:: Description of the task ::
Please pick up the middleware installation text below and continue it, starting after its final line about installing the gLite WMS and LB.

:: Text shown ::
* * *

This will automatically install the YAIM module you are interested in together with yaim core, which contains the core functions and utilities used by all the YAIM modules.
For a list of available YAIM modules please check
this list.
For a detailed description on how to configure the middleware with YAIM, please check the
YAIM guide.
Middleware installation, configuration in general
Consult the
Yaim Guide for details on how to install the middleware.
Certification Authorities
The installation of the up-to-date version of the Certification Authorities (CA) is automatically done by the Middleware Installation described in 8.
Anyway, as the list and structure of Certification Authorities (CA) accepted by the LCG project can change independently of the middleware releases, the rpm list related to the CAs certificates and URLs has been decoupled from the standard gLite/LCG release procedure. You should consult the page
http://grid-deployment.web.cern.ch/grid-deployment/lcg2CAlist.html
in order to ascertain what the version number of the latest set of CA rpms is. In order to upgrade the CA list of your node to the latest version, you can simply run on the node the command:
# apt-get update && apt-get -y install lcg-CA
In order to keep the CA configuration up-to-date on your node we strongly recommend Site Administrators to program a periodic upgrade procedure of the CA on the installed node (e.g. running the above command via a daily cron job).
Host Certificates
All nodes except UI, WN and BDII require the host certificate/key files before you start their installation.
Contact your national Certification Authority (CA) to understand how to obtain a host certificate if you do not have one already.
Instruction to obtain a CA list can be found in
http://grid-deployment.web.cern.ch/grid-deployment/lcg2CAlist.html
From the CA list so obtained you should choose a CA close to you.
Once you have obtained a valid certificate, i.e. a file
- hostcert.pem containing the machine public key and a file
- hostkey.pem containing the machine private key
make sure to place the two files in the target node into the directory and check the access right hostkey.pem only readable by root and the certificate readable by everybody.
/etc/grid-security
Middleware configuration for this release, node-specific installation advices
In this section we list configuration steps actually needed to complete the configuration of the desired node but not supported by the automatic configuration scripts.
If a given node does not appear in that section it means that its configuration is complete
The gLite WMS and LB service
To install the glite WMS + glite LB (recommended deployment scenario)

* * *

:: Supplied data ::
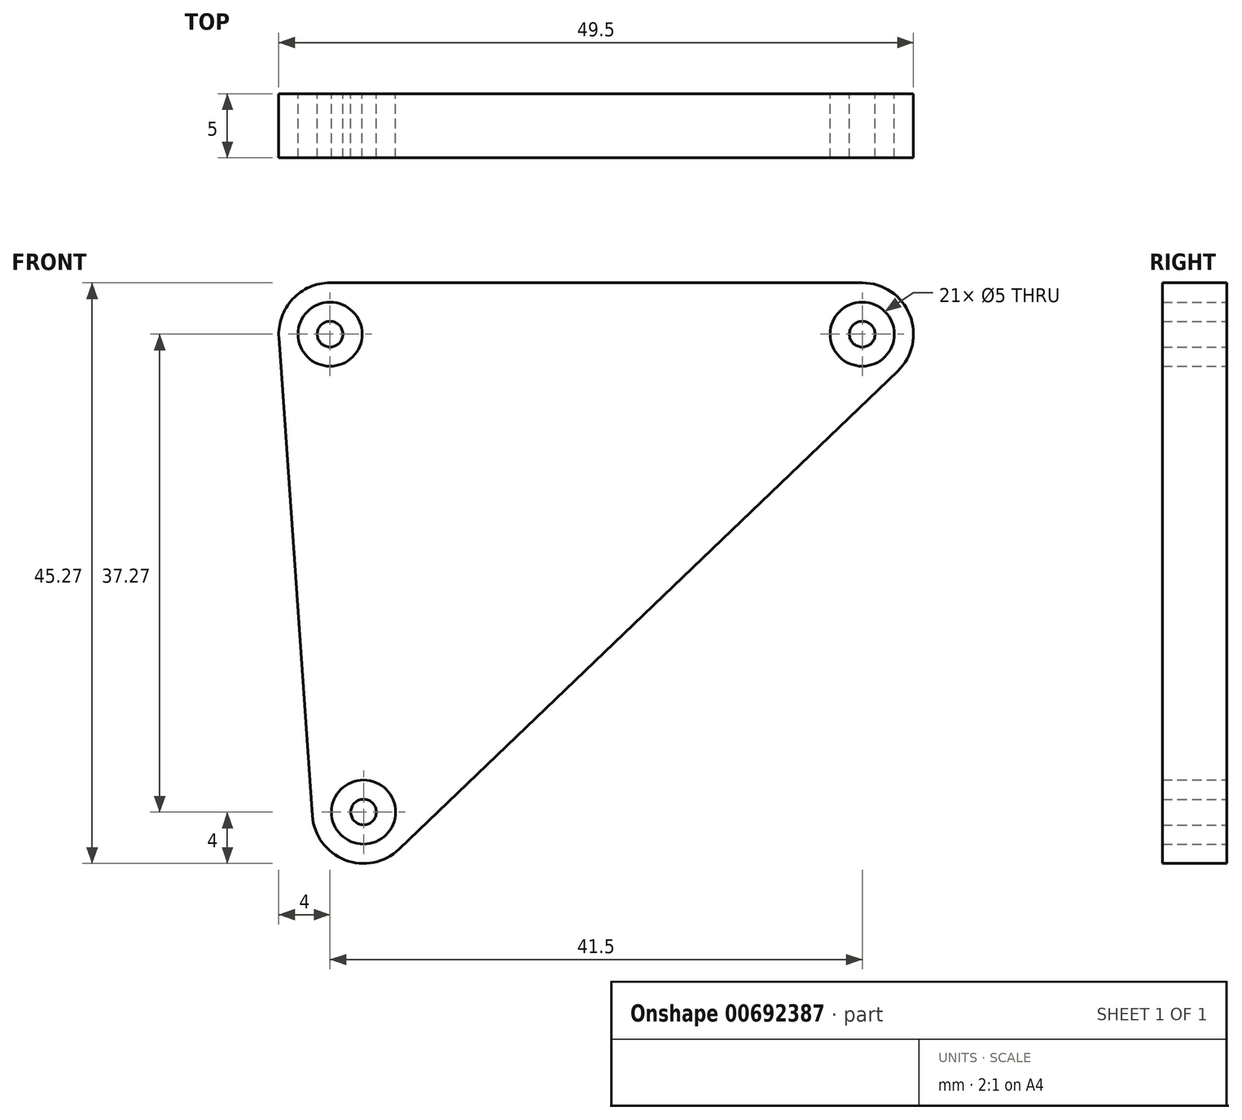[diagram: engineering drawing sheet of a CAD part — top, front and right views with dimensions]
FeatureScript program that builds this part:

* * *

:: Task response ::
./yaim -i -s site-info.def -m glite-WMSLB
./yaim -c -s site-info.def -n glite-WMS -n glite-LB
For the installation you have to have the following repository added:
rpm http://glitesoft.cern.ch/EGEE/gLite/APT/R3.0/ rhel30 externals.condor
The gLite CE service
You don't want to install a glite-CE !
The MON and E2EMONIT service
You can add
E2EMONIT to your MON box like this
yaim -i -s site-info.def -m glite-MON_e2emonit
yaim -c -s site-info.def -n MON E2EMONIT
The WN service without batch system
To install the glite-WN + Torque client
yaim -i -s site-info.def -m glite-WN
yaim -c -s site-info.def -n glite-WN
The FTS service
There is still a manual step required in configuring FTS
https://uimon.cern.ch/twiki/bin/view/LCG/FtsServerInstall15
At the present time, the FTS requires a different proxy server to that used by the broker. Please ensure this restriction is respected in the site-info.def file you use to configure the File Transfer Server.
Please see the FTS install guides for more information
https://uimon.cern.ch/twiki/bin/view/LCG/FtsRelease15
https://uimon.cern.ch/twiki/bin/view/LCG/FtsServerInstall15
The Classic SE
You should not use/install Classic SE service any more. Just forget it and have a look to the DPM service.
The Site BDII
The following steps are needed to configure a site BDII:
./yaim -i -s site-info.def -m glite-BDII
apt-get install lcg-info-templates
./yaim -c -s site-info.def -n BDII_site
If you want your site-BDII on the lcg-CE you have to run the configuration on one shoot.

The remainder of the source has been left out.